Washington Editor

Amgen and Johnson & Johnson have traveled a rocky road over the past year as drug regulators reassessed the safety of the firms' erythropoiesis-stimulating agents (ESAs).

And the road could get bumpier on Tuesday when FDA convenes an expert panel to further evaluate ESAs - the second time this year the agency has sought the counsel of its advisers about the safety of the products.

Regulators want advice about whether data exist to support a recommendation to dose ESAs to attain and maintain a specific hemoglobin level or range, and if so, what that level or range should be, according to briefing documents posted Friday on FDA's website.

According to the FDA, Amgen and J&J want labeling to specify that a hemoglobin level of 11 to 12 g/dL is appropriate for patients with chronic renal failure (CRF) with anemia. Amgen's and J&J's joint briefing document stated that the firms believe the lower boundary of the target should not be less than 10 g/dL.

Current labeling advises prescribers to use the lowest dosage of the products that will gradually increase the hemoglobin concentration to the lowest level sufficient to avoid the need for red-blood-cell transfusion.

Thousand Oaks, Calif.-based Amgen markets darbepoetin alfa as Aranesp and epoetin alfa as Epogen in the U.S. J&J subsidiary Ortho Biotech, of Bridgewater, N.J., markets epoetin alfa as Procrit under an agreement with Amgen.

ESAs were originally developed to replace the deficiency of erythropoiein that frequently develops in patients with CRF. ESA administration has been shown to increase the red-blood-cell count in CRF patients and reduce the need for risky blood transfusions.

However, researchers reported Wednesday in the New England Journal of Medicine that there was not a significant reduction in the need for red-blood-cell transfusions among critically ill patients who were given Procrit.

While the Procrit patients showed a drop in deaths, there also was an increase in the risk of blood clots and other thrombotic vascular events among that group, the researchers reported.

In March, the FDA called for a black-box warning based on results of at least three studies that showed that use of ESAs to attain higher hemoglobin levels was associated with an increased risk of adverse cardiovascular events and death. Results of another study showed an increased risk of rapid tumor growth in patients with head and neck cancer who received high dosages of ESAs.

FDA safety concerns about ESAs prompted the Centers for Medicare & Medicaid Services to recently impose restrictions for payments of the products for use in patients with cancer. On Sept. 4, the Senate passed a "Sense of the Senate" nonbinding resolution asking CMS to reconsider that decision.

Senators pleaded with CMS to consult with and seek advice from the oncology community about treatment protocols concerning ESAs.

Some House and Senate lawmakers over the past year also have scrutinized the safety of ESAs and questioned whether the FDA acted quickly enough to respond to the negative study results.

At Tuesday's joint meeting of the FDA's Cardiovascular and Renal Drugs and Drug Safety and Risk Management advisory committees, regulators are asking panelists to discuss whether there is a need for additional clinical studies of ESAs.

In the FDA's briefing documents, an agency medical reviewer suggested that "Careful, prospective, randomized studies should be conducted to determine the ideal hemoglobin target, recognizing that it may differ depending on a number of factors, such as chronicity of renal disease or other patient-specific characteristics."

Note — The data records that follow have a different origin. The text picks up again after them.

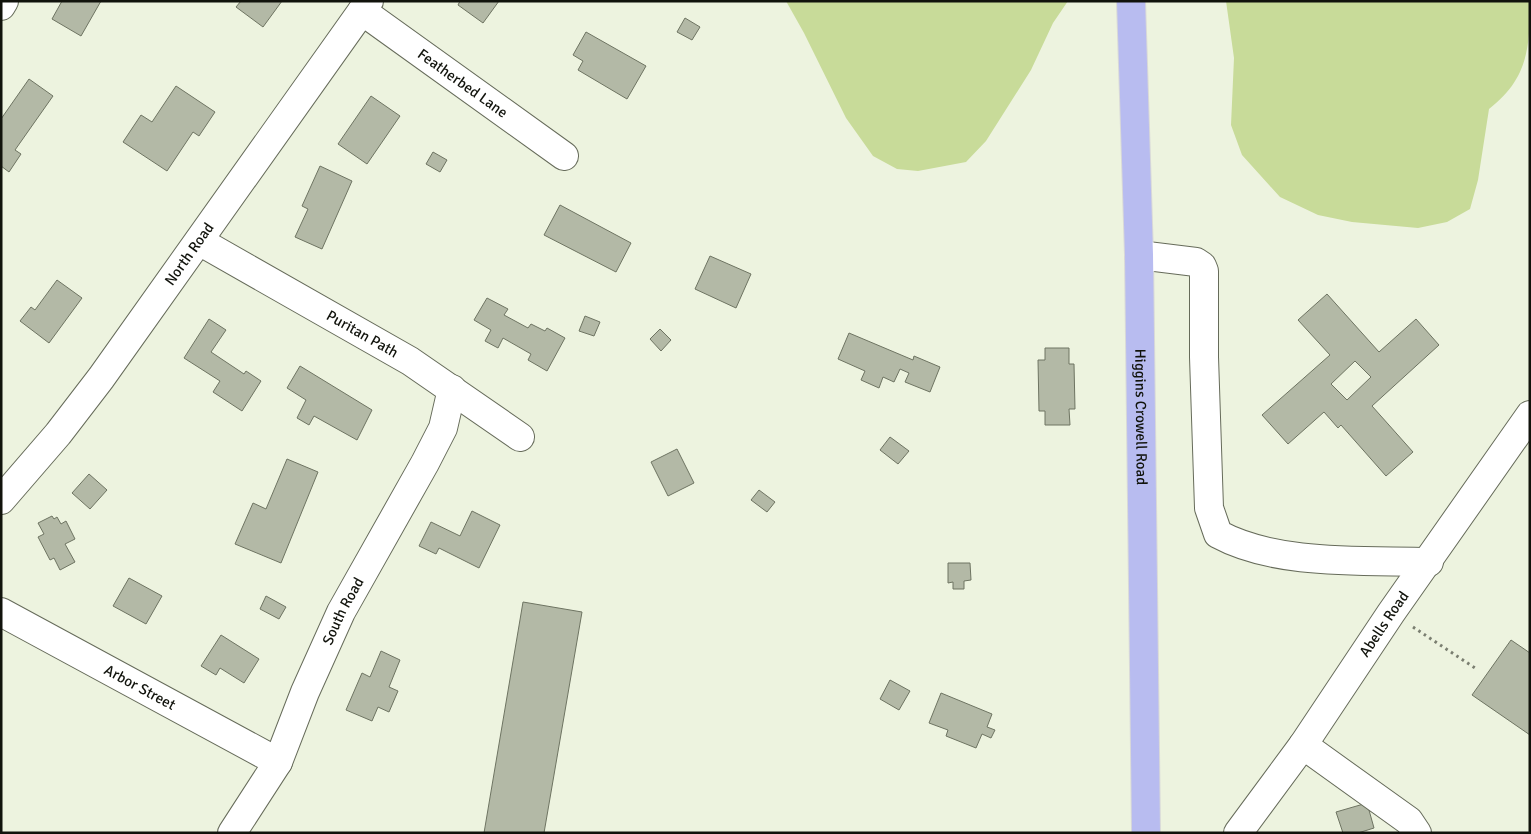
<svg xmlns="http://www.w3.org/2000/svg" width="1531" height="834" viewBox="0 0 1531 834" font-family="Signika,sans-serif">
  <style>
    .green { fill: #c8db99 }
    .building { fill: #b3b9a6; stroke: #6e7462; fill-rule: evenodd }
    .lines { fill: none; stroke-linecap: round; stroke-linejoin: round }
    .minor-casing { stroke: #666b5a; stroke-width: 30 }
    .major-casing { stroke: #d9d9d8; stroke-width: 30 }
    .path { stroke: #7a7e70; stroke-width: 3; stroke-dasharray: 2.5 4; stroke-linecap: butt }
    .minor { stroke: #fff; stroke-width: 28 }
    .major { stroke: #b8bcf0; stroke-width: 28 }
    .labels { text-anchor: middle; stroke-width: 4.5; stroke-linejoin: round; paint-order: stroke }
    .street-label { font-size: 15px; fill: #11130c; stroke: #fff }
  </style>
  <rect width="100%" height="100%" fill="#edf3df"/>
  <path class="green" d="M786,1H1068L1053,23L1031,70L986,141L966,162L918,171L897,169L873,156L846,118L804,33Z
    M1226,1H1530C1530,47 1528,79 1489,109L1478,180L1470,209L1447,222L1418,228L1352,222L1318,215L1280,197L1242,155L1231,125L1234,58Z"/>
  <path class="building" d="M62,1H101L81,36L52,19Z
    M241,1H282L263,27L236,7Z
    M460,1H499L483,23L458,5Z
    M685,18L700,27L692,40L677,32Z
    M586,32L646,66L627,99L578,70L583,61L573,55Z
    M29,79L53,96L15,150L21,154L9,172L1,166V119Z
    M176,86L215,112L199,136L193,132L167,171L123,142L141,115L152,122Z
    M371,96L400,116L367,164L338,144Z
    M433,152L447,160L440,172L426,164Z
    M320,166L352,181L322,249L295,237L308,209L302,206Z
    M560,205L631,243L616,272L544,235Z
    M710,256L751,274L736,308L695,289Z
    M57,280L82,298L49,343L20,321L31,307L35,310Z
    M1327,294L1379,352L1416,319L1439,345L1372,406L1413,452L1386,476L1341,425L1338,428L1324,412L1288,444L1262,415L1330,355L1298,320ZM1355,361L1371,377L1347,400L1331,384Z
    M487,298L508,309L504,315L528,328L531,324L545,331L547,328L565,338L547,371L528,360L531,354L503,338L498,348L485,341L491,330L474,320Z
    M585,316L600,322L594,336L579,331Z
    M209,319L226,330L211,352L244,374L246,371L261,381L242,411L213,392L220,381L184,358Z
    M660,329L671,340L661,351L650,339Z
    M849,333L913,360L914,356L940,367L930,392L905,382L909,373L900,369L894,382L883,377L879,388L861,380L865,371L838,359Z
    M1045,348H1069V364H1074L1075,409H1069L1070,425H1045V411H1039L1038,360H1045Z
    M300,366L372,410L357,440L314,416L309,425L297,418L306,400L287,388Z
    M890,437L909,451L898,464L880,450Z
    M677,449L694,483L668,496L651,462Z
    M287,459L318,472L281,563L235,544L253,503L266,509Z
    M89,474L107,490L90,509L72,493Z
    M759,490L775,502L767,512L751,500Z
    M472,511L500,525L479,568L439,548L436,554L419,546L431,522L460,536Z
    M52,516L54,519L57,517L61,524L66,521L75,539L65,544L75,562L60,570L54,558L50,560L38,537L44,534L38,523Z
    M948,563H970L971,580L964,581V589H953V582L948,583Z
    M129,578L162,596L146,624L113,606Z
    M266,596L286,607L279,619L260,609Z
    M523,602L582,612L544,833H484Z
    M221,635L259,659L244,683L220,668L216,675L201,666Z
    M1511,640L1530,653V735L1472,695Z
    M381,651L400,660L389,687L398,691L389,712L378,707L372,721L346,710L362,673L370,677Z
    M890,680L910,691L899,710L880,699Z
    M941,693L992,714L987,727L995,730L991,738L982,734L976,748L946,736L948,730L929,723Z
    M1367,803L1374,828L1358,833H1343L1336,812Z"/>
  <g class="lines">
    <g class="minor-casing">
      <g id="minor">
        <path d="M1,6L4,1"/>
        <path id="s1" d="M362,11L564,156"/>
        <path id="s2" d="M199,241L410,361L520,437"/>
        <path d="M1139,255L1196,262L1202,266L1204,271V357L1209,508L1218,534C1277,566 1363,560 1429,562"/>
        <path id="s3" d="M1,500L58,434L101,378L369,1"/>
        <path id="s4" d="M1,612L278,762"/>
        <path d="M1303,745L1409,821L1417,833"/>
        <path id="s5" d="M232,833L278,762L305,692L341,612L425,463L443,428L452,389"/>
        <path id="s6" d="M1238,833L1303,745L1391,613L1530,415"/>
      </g>
    </g>
    <g class="major-casing">
      <g id="major">
        <path id="s7" d="M1131,1L1139,255L1146,833"/>
      </g>
    </g>
    <path class="path" d="M1413,627L1475,668"/>
    <use href="#minor" class="minor"/>
    <use href="#major" class="major"/>
  </g>
  <g class="labels">
    <g class="street-label">
      <text dy="5" stroke="none"><textPath href="#s1" startOffset="124">Featherbed Lane</textPath></text>
      <text dy="5" stroke="none"><textPath href="#s3" startOffset="310">North Road</textPath></text>
      <text dy="5" stroke="none"><textPath href="#s2" startOffset="188">Puritan Path</textPath></text>
      <text dy="5" stroke="none"><textPath href="#s7" startOffset="416">Higgins Crowell Road</textPath></text>
      <text dy="5" stroke="none"><textPath href="#s5" startOffset="249">South Road</textPath></text>
      <text dy="5" stroke="none"><textPath href="#s6" startOffset="255">Abells Road</textPath></text>
      <text dy="5" stroke="none"><textPath href="#s4" startOffset="158">Arbor Street</textPath></text>
    </g>
  </g>
  <rect width="1531" height="834" fill="none" stroke="#11130c" stroke-width="5"/>
</svg>
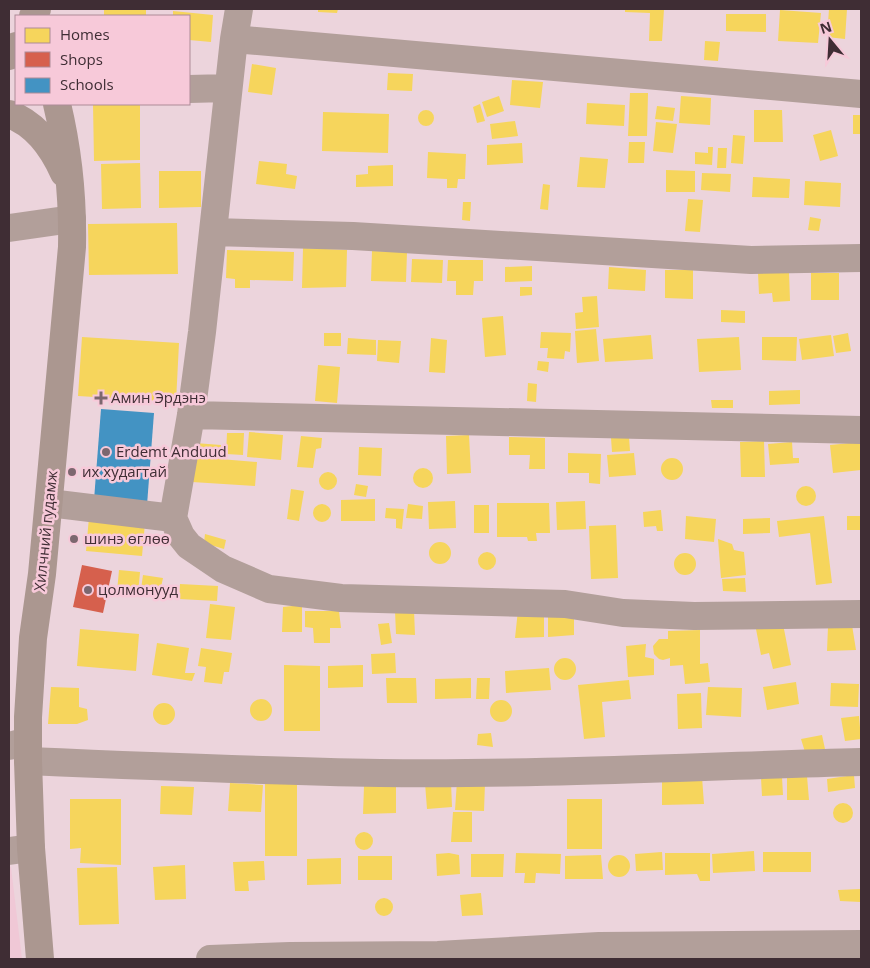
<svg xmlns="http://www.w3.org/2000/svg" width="870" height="968" font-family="'Open Sans',sans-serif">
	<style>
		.built { fill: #f0c8d6 }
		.homes { fill: #f6d55c }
		.shops { fill: #d6604d }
		.schools { fill: #4393c3 }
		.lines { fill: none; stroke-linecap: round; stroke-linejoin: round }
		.minor { stroke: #b29f9a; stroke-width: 28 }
		.major { stroke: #ab9790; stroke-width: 28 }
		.poi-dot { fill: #7c676f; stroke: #f7c9d9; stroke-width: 2 }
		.labels { text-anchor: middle; stroke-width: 5; stroke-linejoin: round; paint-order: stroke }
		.poi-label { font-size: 15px; fill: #3f2d34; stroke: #f7c9d9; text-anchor: start }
		.street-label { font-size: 15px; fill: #3f2d34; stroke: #f7c9d9 }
	</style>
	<rect width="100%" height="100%" fill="#ecd4dc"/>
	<path class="built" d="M9 867H11L22 959H9Z"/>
	<path class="homes" d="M104 9H146V16H104Z
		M318 9H338L337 13 318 12Z
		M625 9H664L662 41H649L650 13 625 12Z
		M829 9H847L845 39 827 37Z
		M780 10 821 13 818 43 778 41Z
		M173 11 213 15 211 42 189 40V16H173Z
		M726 14H766V32L726 31Z
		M705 41 720 42 718 61 704 60Z
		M252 64 276 68 272 95 248 92Z
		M388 73 413 74 412 91 387 90Z
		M512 80 543 82 540 108 510 105Z
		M630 93H648L647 136H628Z
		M499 96 504 111 487 117 482 102Z
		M681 96 711 98 710 125 679 123Z
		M587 103 625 105 624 126 586 124Z
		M93 104H140V160L94 161Z
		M480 104 485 121 477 123 473 107Z
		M657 106 675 108 673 121 655 119Z
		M418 118a8 8 0 1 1 16 0a8 8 0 1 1-16 0Z
		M754 110H782L783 142H754Z
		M323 112 389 114 388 153 322 151Z
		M853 115H861V134H853Z
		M515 121 518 136 492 139 490 124Z
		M656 122 677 124 673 153 653 151Z
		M831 130 838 156 820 161 813 135Z
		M733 135 745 136 743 164 731 163Z
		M629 142H645L644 163H628Z
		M522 143 523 163 487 165V145Z
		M708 147H713L712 165 695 164V152L708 153Z
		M718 148H727L726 168H717Z
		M428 152 466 154 465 179H458L457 188H447V179L427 178Z
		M580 157 608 159 605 188 577 187Z
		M259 161 287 164 286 174 297 176 295 189 256 184Z
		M140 163 141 208 102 209 101 164Z
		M393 165V186L356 187V175L368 174V166Z
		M666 170 695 171V192H666Z
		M159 171H201V207L159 208Z
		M702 173 731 174 730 192 701 190Z
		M753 177 790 179 789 198 752 197Z
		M805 181 841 183 840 207 804 205Z
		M543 184 550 185 548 210 540 209Z
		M688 199 703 200 700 232 685 231Z
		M463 202H471L470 221 462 220Z
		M810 217 821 219 819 231 808 230Z
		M177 223 178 274 89 275 88 224Z
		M303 248 347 250 346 287 302 288Z
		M227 250 294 252 293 281 250 280V288H235V279L226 278Z
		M372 251 407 252 406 282 371 281Z
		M412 259 443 260 442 283 411 282Z
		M448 260H483V281H474L473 295H456V281H447Z
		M532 266V281L505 282V267Z
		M609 267 646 270 645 291 608 289Z
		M665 270H693V299L665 298Z
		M789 272 790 301 773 302 772 293 759 294 758 273Z
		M811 273H839V300H811Z
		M520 287H532V295L520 296Z
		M597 296 599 327 576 329 575 313 583 312 582 297Z
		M721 310 745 311V323L721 322Z
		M503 316 506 355 485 357 482 318Z
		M596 329 599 361 577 363 575 331Z
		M541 332 571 333 570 352 565 351 564 359 547 358 548 348H540Z
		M324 333H341V346H324Z
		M848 333 851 351 836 353 833 336Z
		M651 335 653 359 605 362 603 339Z
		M831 335 834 356 802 360 799 339Z
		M82 337 179 343 176 402 78 396Z
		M739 337 741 370 699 372 697 339Z
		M762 337H797L796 361 762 360Z
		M348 338 376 340V355L347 354Z
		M431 338 447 340 445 373 429 372Z
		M378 340 401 341 399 363 377 361Z
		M538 361 549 362 548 372 537 370Z
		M318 365 340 367 337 403 315 401Z
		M528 383 537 384 536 402 527 401Z
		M800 390V404L769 405V391Z
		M711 400H733V408H712Z
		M249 432 283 435 281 460 247 457Z
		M227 433H244L243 455 226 454Z
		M469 435 471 473 447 474 446 436Z
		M301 436 322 438 321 448 316 449 313 468 297 467Z
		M509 437 545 438V469H529L530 455H509Z
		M629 437 630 451 612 452 611 438Z
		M764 441 765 477H741L740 442Z
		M792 442 793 458H799V463L770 465 768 444Z
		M861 442V470L833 473 830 445Z
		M195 443 221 445 220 459 257 462 255 486 192 482Z
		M359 447 382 448 381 476 358 475Z
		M568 453 601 454 600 484 589 483V473H568Z
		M634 453 636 475 609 477 607 455Z
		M661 469a11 11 0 1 1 22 0a11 11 0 1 1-22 0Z
		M413 478a10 10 0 1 1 20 0a10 10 0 1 1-20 0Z
		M319 481a9 9 0 1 1 18 0a9 9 0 1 1-18 0Z
		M356 484 368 486 366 497 354 495Z
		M796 496a10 10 0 1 1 20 0a10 10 0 1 1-20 0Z
		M291 489 304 491 299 521 287 519Z
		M375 499V521H341V500Z
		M455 501 456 528 429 529 428 502Z
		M585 501 586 529 557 530 556 502Z
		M497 503H549L550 533H536L537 541H528L527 537H497Z
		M313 513a9 9 0 1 1 18 0a9 9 0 1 1-18 0Z
		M408 504 423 506 422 519 406 518Z
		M474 505H489V533H474Z
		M386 508 404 509 402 529 396 528V519L385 518Z
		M661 510 663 531H657L656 526 644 527 643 512Z
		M686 516 716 519 714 542 685 539Z
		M824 516 832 583 816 585 810 533 779 537 777 521Z
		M847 516H861V530H847Z
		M89 517 145 523 142 556 86 551Z
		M770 518V533L743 534V519Z
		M616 525 618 578 591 579 589 526Z
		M205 534 226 540 224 549 204 543Z
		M718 539 732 544 734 550 744 552 746 575 721 578Z
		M429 553a11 11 0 1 1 22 0a11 11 0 1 1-22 0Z
		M478 561a9 9 0 1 1 18 0a9 9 0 1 1-18 0Z
		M674 564a11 11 0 1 1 22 0a11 11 0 1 1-22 0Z
		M119 570 140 572 138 594 117 592Z
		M143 575 163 578 160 592 141 589Z
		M745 578 746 592 723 591 722 579Z
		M180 584 218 586 217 601 179 599Z
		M210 604 235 607 231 640 206 638Z
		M302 605V632H282L283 607Z
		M414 610 415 635 396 634 395 611Z
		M518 610H544V637L515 638Z
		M305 611H339L341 628H330V643H314L313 628 305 627Z
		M548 611 574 613V635L548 637Z
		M389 623 392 643 381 645 378 624Z
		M783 624 791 665 773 669 769 653 761 655 756 629Z
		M852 625 856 650 827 651 828 627Z
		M80 629 139 634 136 671 77 666Z
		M700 630V664L708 663 710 682 685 684 683 665 670 666V658L663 660 659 659 654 654 653 646 659 639H668V631Z
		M157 643 189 648 185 673H195L192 681 152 675Z
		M646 644 645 657 654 659V675L628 677 626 646Z
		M201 648 232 653 229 672H224L222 684 204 682 206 667 198 666Z
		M395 653 396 673 372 674 371 654Z
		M554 669a11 11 0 1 1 22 0a11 11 0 1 1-22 0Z
		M284 665 320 666V731H284Z
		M363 665V687L328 688V666Z
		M549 668 551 690 506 693 505 671Z
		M386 678H416L417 703H387Z
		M471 678V698L435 699V679Z
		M477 678H490L489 699H476Z
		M629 680 631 699 602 702 605 737 584 739 578 685Z
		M796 682 799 704 767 710 763 687Z
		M831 683 859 684 858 707 830 706Z
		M51 687 79 688V707L87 709 88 720 77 724H48Z
		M708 687 742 688 741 717 706 715Z
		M701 693 702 728 678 729 677 694Z
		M250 710a11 11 0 1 1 22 0a11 11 0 1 1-22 0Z
		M490 711a11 11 0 1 1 22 0a11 11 0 1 1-22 0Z
		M153 714a11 11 0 1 1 22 0a11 11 0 1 1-22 0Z
		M859 716 861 739 845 741 841 718Z
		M491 733 493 747 477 745 478 734Z
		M822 735 825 749 805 752 801 739Z
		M854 775 855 788 828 792 827 779Z
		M807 776 809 800H787V777Z
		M702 777 704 804 662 805V779Z
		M782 777 783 795 762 796 761 778Z
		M265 779H297V856H265Z
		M457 781 485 783 484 811 455 810Z
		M451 782 452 807 427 809 425 783Z
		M230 783 263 785 261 812 228 811Z
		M161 786 194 787 192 815 160 814Z
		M364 786H396V813L363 814Z
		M70 799H121V865L80 863 81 848 70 849Z
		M567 799H602V849H567Z
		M833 813a10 10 0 1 1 20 0a10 10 0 1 1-20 0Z
		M453 812H472V842H451Z
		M355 841a9 9 0 1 1 18 0a9 9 0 1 1-18 0Z
		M754 851 755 871 713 873 712 854Z
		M662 852 663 870 636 871 635 854Z
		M763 852H811V872H763Z
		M449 853 459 855 460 874 437 876 436 854Z
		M516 853 561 854 560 874 536 873 535 883H524L525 873H515Z
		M665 853H710V881H700L697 874 665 875Z
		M471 854H504L503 877H471Z
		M608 866a11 11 0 1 1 22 0a11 11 0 1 1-22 0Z
		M601 855 603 879H565V856Z
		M358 856H392V880H358Z
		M341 858V884L307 885V859Z
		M264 861 265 880 248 881 249 891H235L233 862Z
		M185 865 186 899 155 900 153 867Z
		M117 867 119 924 79 925 77 868Z
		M861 889V902L840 901 838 890Z
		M481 893 483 915 462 916 460 895Z
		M375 907a9 9 0 1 1 18 0a9 9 0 1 1-18 0Z"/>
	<path class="shops" d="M82 565 112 571 103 613 73 607Z"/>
	<path class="schools" d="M101 409 154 413 147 505 94 500Z"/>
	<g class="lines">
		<path class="minor" d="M239 9 234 39 202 332 191 415 173 518 181 536 189 546 223 569 269 589 341 598 565 604 623 613 694 616 861 614
			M234 39 861 94
			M189 89 228 88
			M9 228 72 219
			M213 232 353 236 751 260 861 258
			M191 415 861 430
			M49 503 173 518
			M9 746 28 741
			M28 761C145 766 262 771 380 773 540 775 701 766 861 762
			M9 851 31 848
			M210 959 290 956 438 955 599 946 861 944"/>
		<path class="major" d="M33 16 37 9
			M9 56 16 46
			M9 114C36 124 53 148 64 173
			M40 959 31 848 28 761V717L33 638 42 574 72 247C73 199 68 150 57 104"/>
	</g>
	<g class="poi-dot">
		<path d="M98.5 390.5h5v5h5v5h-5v5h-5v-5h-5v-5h5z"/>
		<circle cx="106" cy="452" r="5"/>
		<circle cx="72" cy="472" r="5"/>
		<circle cx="74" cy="539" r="5"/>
		<circle cx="88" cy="590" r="5"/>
	</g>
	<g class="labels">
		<g class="poi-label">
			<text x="111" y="403">Амин Эрдэнэ</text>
			<text x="116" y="457">Erdemt Anduud</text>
			<text x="82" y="477">их худагтай</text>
			<text x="84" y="544">шинэ өглөө</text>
			<text x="98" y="595">цолмонууд</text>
		</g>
		<g class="street-label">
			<text transform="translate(46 531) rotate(-84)" y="5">Хилчний гудамж</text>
		</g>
	</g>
	<rect width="870" height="968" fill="none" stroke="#3f2d34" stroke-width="20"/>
	<rect x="15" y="15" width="175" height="90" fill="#f7c9d9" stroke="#ad8b97"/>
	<rect x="25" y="28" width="25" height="15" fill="#f6d55c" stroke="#ad8b97"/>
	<text x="60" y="40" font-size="15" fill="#3f2d34">Homes</text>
	<rect x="25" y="52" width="25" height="15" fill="#d6604d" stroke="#ad8b97"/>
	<text x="60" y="65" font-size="15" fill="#3f2d34">Shops</text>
	<rect x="25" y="78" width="25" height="15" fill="#4393c3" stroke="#ad8b97"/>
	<text x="60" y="90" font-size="15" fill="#3f2d34">Schools</text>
	<g transform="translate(830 40) rotate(342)" stroke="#f7c9d9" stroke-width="4" paint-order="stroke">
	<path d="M0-4L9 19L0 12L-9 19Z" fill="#3f2d34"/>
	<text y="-8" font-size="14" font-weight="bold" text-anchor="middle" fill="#3f2d34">N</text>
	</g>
</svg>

The FDA also wants advice about how to define and identify patients with insufficient responses to ESAs, or so-called hypo-responders, and the types of clinical data needed to support labeling changes to optimize safer use of the products in those patients.

An ESA dosing algorithm that is reasonable and safe for one patient, the FDA medical reviewer stated, may be overly aggressive for another.

"A target of 12 g/dL may pose excessive risk to a patient with advanced renal disease and a low hematocrit, who is poorly responsive to ESAs," the reviewer said.

With FDA's focus on hypo-responders and the potential serious cardiovascular risks for these patients, said Baird & Co. analyst Christopher J. Raymond, Tuesday's panel meeting "could result in the restriction of ESA therapy in a patient population which may account for a disproportionate level of ESA use, possibly deleteriously impacting" Amgen's ESA franchise even further.

A wide range of estimates exist as to the proportion of the ESA market represented by hypo-responders, Raymond said in a research report.

He said that one industry contact suggested that 5 percent to 10 percent of dialysis patients fall into the hypo-responder category, yet account for 30 percent of ESA use.

At Tuesday's meeting, the joint panel also is expected to review findings from a recent reassessment of data from the firms that claims to support patient-reported and physician-assessed benefits associated with the treatment of anemic CRF patients.

The FDA said that Amgen admitted that its reevaluation of the claims does not support retention of several of the quality-of-life claims, and the firm has proposed changing the labeling to reflect its reevaluation.

Amgen (NASDAQ:AMGN) shares on Friday fell $1.11, or 2 percent, to close at $50.90.